Por fuertes recomendaciones de inquilinos de la zona, acudimos a este bistro. En estos tiempos en que los bistros de todos los sabores se expanden en la ciudad, nos dio gusto encontrar que, al menos en este, hasta el dueño es francés. Preferimos mesa en la parte de afuera. Hacia adentro del local, domina una decoración discreta, ya se sabe: los pisos ajedrezados, la pizarra inevitable. También destacaba la silueta del arlequín, que da nombre al local.

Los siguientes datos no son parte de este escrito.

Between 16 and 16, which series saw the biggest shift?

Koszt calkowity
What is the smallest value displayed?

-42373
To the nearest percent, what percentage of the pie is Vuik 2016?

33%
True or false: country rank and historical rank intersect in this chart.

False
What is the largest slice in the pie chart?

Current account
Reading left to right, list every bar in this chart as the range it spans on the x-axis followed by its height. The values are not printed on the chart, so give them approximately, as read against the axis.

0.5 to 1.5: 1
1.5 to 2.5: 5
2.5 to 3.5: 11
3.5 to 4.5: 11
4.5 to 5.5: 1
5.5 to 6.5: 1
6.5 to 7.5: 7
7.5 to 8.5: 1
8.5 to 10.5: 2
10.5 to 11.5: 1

Ya sentados en la terraza, el mesero nos explicó el menú del día y las recomendaciones, mientras llegaba el delicioso pan a la mesa. Elegí la sopa de cebolla gratinada de primer tiempo. No es con lo que, en lo personal, yo empezaría una comida, pero intuí que no podía irme sin probarla. Su espeso sabor me hizo entrar en calor. Una delicia. Mientras esperábamos el plato fuerte, pedimos el vino. La selección de botellas es sencilla, a un precio muy accesible y con amplitud de maridajes. Muy en estilo casero, nos lo escanciaron en garrafa.
Mi selección de segundo tiempo fue la carne a la pimienta, con salsa cremosa y trocitos de la especia picante, en el punto exacto para la carne: término medio. Para el postre ordenamos, a sugerencia, la tarta de limón: una suave amargura acompañada del merengue crujiente. Un expreso en tacita otorgaba las armonías complejas.
Finalmente, lo que importa de un bistro, además del menú, es esa experiencia burguesa-bohemia, cosmopolita, de saborear una cocina que es sofisticada desde su origen, pero no en su pretensión. Aquí, en el Arlequín, esto se logra con suficiencia.